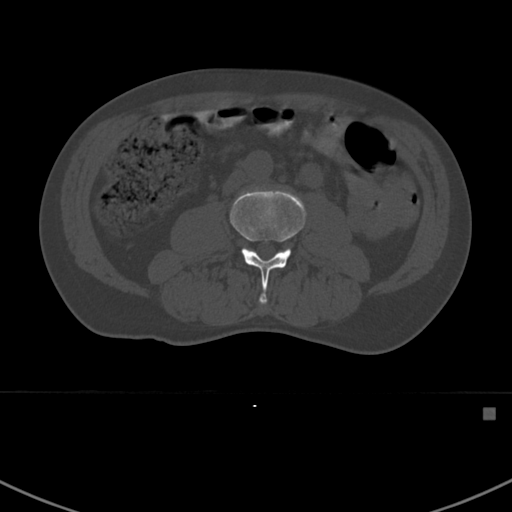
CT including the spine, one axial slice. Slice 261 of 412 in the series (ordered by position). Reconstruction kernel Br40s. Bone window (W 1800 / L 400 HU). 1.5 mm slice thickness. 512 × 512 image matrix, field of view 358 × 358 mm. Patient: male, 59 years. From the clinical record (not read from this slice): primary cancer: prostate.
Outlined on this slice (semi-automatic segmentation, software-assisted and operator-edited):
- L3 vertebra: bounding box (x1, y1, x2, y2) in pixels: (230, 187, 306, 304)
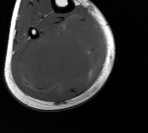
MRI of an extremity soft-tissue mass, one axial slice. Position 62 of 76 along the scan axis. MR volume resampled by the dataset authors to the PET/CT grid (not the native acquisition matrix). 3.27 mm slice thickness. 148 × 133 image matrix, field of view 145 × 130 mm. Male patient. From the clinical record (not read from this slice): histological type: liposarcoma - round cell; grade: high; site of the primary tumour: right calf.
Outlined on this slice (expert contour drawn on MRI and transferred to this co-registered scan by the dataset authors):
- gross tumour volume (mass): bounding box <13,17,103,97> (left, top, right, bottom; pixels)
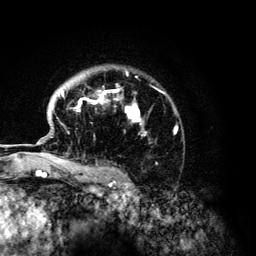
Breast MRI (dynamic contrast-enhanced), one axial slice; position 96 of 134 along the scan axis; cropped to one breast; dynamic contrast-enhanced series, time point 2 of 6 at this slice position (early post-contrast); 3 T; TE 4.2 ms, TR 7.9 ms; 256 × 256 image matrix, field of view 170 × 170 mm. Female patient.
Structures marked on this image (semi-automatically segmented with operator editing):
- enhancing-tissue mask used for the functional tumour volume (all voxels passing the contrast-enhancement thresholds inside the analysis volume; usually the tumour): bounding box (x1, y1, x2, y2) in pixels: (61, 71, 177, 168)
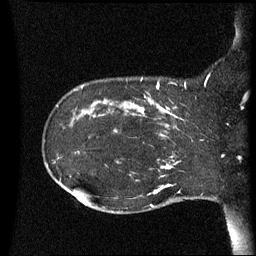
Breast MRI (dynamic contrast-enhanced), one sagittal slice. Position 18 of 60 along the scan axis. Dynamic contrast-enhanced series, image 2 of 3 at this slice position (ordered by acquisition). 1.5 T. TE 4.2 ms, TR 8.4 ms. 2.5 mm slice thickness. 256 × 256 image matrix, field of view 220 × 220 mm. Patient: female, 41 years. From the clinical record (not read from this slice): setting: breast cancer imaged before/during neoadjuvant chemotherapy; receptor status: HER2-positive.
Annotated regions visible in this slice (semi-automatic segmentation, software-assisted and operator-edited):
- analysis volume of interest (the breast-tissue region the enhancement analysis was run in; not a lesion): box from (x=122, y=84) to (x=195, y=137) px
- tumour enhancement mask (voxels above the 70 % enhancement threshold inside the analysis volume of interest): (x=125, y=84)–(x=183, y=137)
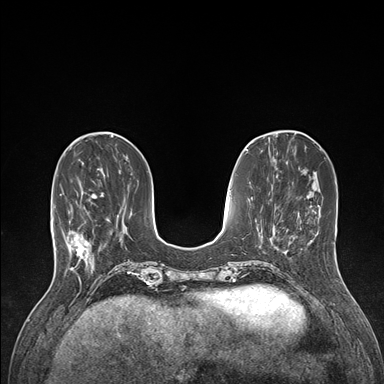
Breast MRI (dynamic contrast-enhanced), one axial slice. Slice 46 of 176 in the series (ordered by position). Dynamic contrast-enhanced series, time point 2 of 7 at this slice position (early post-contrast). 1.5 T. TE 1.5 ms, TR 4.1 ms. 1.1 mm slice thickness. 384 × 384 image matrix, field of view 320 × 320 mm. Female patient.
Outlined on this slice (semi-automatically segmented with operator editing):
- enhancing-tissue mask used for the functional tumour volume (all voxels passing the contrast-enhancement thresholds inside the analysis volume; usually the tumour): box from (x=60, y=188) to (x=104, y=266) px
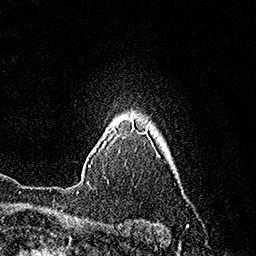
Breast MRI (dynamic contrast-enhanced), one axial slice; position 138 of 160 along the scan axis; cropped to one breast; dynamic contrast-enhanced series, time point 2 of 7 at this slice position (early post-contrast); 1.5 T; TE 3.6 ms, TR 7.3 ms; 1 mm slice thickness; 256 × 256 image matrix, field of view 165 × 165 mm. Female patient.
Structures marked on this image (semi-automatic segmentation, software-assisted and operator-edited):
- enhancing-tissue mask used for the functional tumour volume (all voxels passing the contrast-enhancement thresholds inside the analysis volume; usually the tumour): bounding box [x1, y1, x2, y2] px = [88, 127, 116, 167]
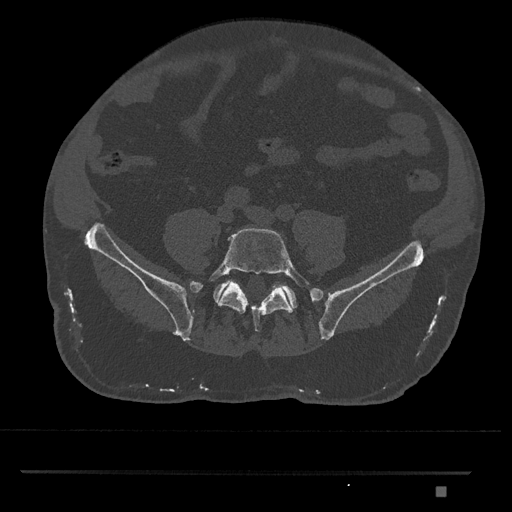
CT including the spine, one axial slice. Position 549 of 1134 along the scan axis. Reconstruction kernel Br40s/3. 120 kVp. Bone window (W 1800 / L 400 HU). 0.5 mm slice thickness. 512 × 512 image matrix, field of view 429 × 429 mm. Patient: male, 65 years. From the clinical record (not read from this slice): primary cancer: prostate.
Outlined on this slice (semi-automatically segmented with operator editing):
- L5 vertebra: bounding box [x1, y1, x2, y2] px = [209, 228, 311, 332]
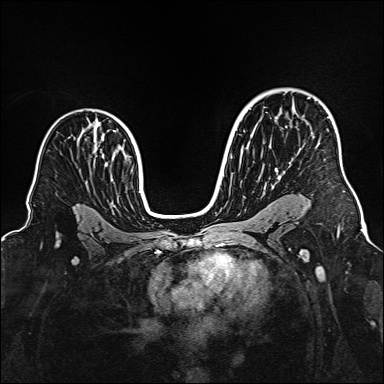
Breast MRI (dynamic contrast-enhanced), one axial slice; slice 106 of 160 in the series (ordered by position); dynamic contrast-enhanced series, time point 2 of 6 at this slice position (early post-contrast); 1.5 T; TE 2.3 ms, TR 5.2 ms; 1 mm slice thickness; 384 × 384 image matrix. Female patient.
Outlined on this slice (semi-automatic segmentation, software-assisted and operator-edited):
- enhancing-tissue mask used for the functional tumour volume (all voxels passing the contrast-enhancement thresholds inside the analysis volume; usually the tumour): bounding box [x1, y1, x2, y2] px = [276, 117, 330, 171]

——

Exercise brief: The material should be duplicated word for word, with no images included.

Exercise response:
CT including the spine, one axial slice. Slice 261 of 412 in the series (ordered by position). Reconstruction kernel Br40s. Bone window (W 1800 / L 400 HU). 1.5 mm slice thickness. 512 × 512 image matrix, field of view 358 × 358 mm. Patient: male, 59 years. From the clinical record (not read from this slice): primary cancer: prostate.
Outlined on this slice (semi-automatic segmentation, software-assisted and operator-edited):
- L3 vertebra: bounding box (x1, y1, x2, y2) in pixels: (230, 187, 306, 304)
MRI of an extremity soft-tissue mass, one axial slice. Position 62 of 76 along the scan axis. MR volume resampled by the dataset authors to the PET/CT grid (not the native acquisition matrix). 3.27 mm slice thickness. 148 × 133 image matrix, field of view 145 × 130 mm. Male patient. From the clinical record (not read from this slice): histological type: liposarcoma - round cell; grade: high; site of the primary tumour: right calf.
Outlined on this slice (expert contour drawn on MRI and transferred to this co-registered scan by the dataset authors):
- gross tumour volume (mass): bounding box <13,17,103,97> (left, top, right, bottom; pixels)
Breast MRI (dynamic contrast-enhanced), one axial slice; position 96 of 134 along the scan axis; cropped to one breast; dynamic contrast-enhanced series, time point 2 of 6 at this slice position (early post-contrast); 3 T; TE 4.2 ms, TR 7.9 ms; 256 × 256 image matrix, field of view 170 × 170 mm. Female patient.
Structures marked on this image (semi-automatically segmented with operator editing):
- enhancing-tissue mask used for the functional tumour volume (all voxels passing the contrast-enhancement thresholds inside the analysis volume; usually the tumour): bounding box (x1, y1, x2, y2) in pixels: (61, 71, 177, 168)
Breast MRI (dynamic contrast-enhanced), one sagittal slice. Position 18 of 60 along the scan axis. Dynamic contrast-enhanced series, image 2 of 3 at this slice position (ordered by acquisition). 1.5 T. TE 4.2 ms, TR 8.4 ms. 2.5 mm slice thickness. 256 × 256 image matrix, field of view 220 × 220 mm. Patient: female, 41 years. From the clinical record (not read from this slice): setting: breast cancer imaged before/during neoadjuvant chemotherapy; receptor status: HER2-positive.
Annotated regions visible in this slice (semi-automatic segmentation, software-assisted and operator-edited):
- analysis volume of interest (the breast-tissue region the enhancement analysis was run in; not a lesion): box from (x=122, y=84) to (x=195, y=137) px
- tumour enhancement mask (voxels above the 70 % enhancement threshold inside the analysis volume of interest): (x=125, y=84)–(x=183, y=137)
Breast MRI (dynamic contrast-enhanced), one axial slice. Slice 46 of 176 in the series (ordered by position). Dynamic contrast-enhanced series, time point 2 of 7 at this slice position (early post-contrast). 1.5 T. TE 1.5 ms, TR 4.1 ms. 1.1 mm slice thickness. 384 × 384 image matrix, field of view 320 × 320 mm. Female patient.
Outlined on this slice (semi-automatically segmented with operator editing):
- enhancing-tissue mask used for the functional tumour volume (all voxels passing the contrast-enhancement thresholds inside the analysis volume; usually the tumour): box from (x=60, y=188) to (x=104, y=266) px
Breast MRI (dynamic contrast-enhanced), one axial slice; position 138 of 160 along the scan axis; cropped to one breast; dynamic contrast-enhanced series, time point 2 of 7 at this slice position (early post-contrast); 1.5 T; TE 3.6 ms, TR 7.3 ms; 1 mm slice thickness; 256 × 256 image matrix, field of view 165 × 165 mm. Female patient.
Structures marked on this image (semi-automatic segmentation, software-assisted and operator-edited):
- enhancing-tissue mask used for the functional tumour volume (all voxels passing the contrast-enhancement thresholds inside the analysis volume; usually the tumour): bounding box [x1, y1, x2, y2] px = [88, 127, 116, 167]
CT including the spine, one axial slice. Position 549 of 1134 along the scan axis. Reconstruction kernel Br40s/3. 120 kVp. Bone window (W 1800 / L 400 HU). 0.5 mm slice thickness. 512 × 512 image matrix, field of view 429 × 429 mm. Patient: male, 65 years. From the clinical record (not read from this slice): primary cancer: prostate.
Outlined on this slice (semi-automatically segmented with operator editing):
- L5 vertebra: bounding box [x1, y1, x2, y2] px = [209, 228, 311, 332]
Breast MRI (dynamic contrast-enhanced), one axial slice; slice 106 of 160 in the series (ordered by position); dynamic contrast-enhanced series, time point 2 of 6 at this slice position (early post-contrast); 1.5 T; TE 2.3 ms, TR 5.2 ms; 1 mm slice thickness; 384 × 384 image matrix. Female patient.
Outlined on this slice (semi-automatic segmentation, software-assisted and operator-edited):
- enhancing-tissue mask used for the functional tumour volume (all voxels passing the contrast-enhancement thresholds inside the analysis volume; usually the tumour): bounding box [x1, y1, x2, y2] px = [276, 117, 330, 171]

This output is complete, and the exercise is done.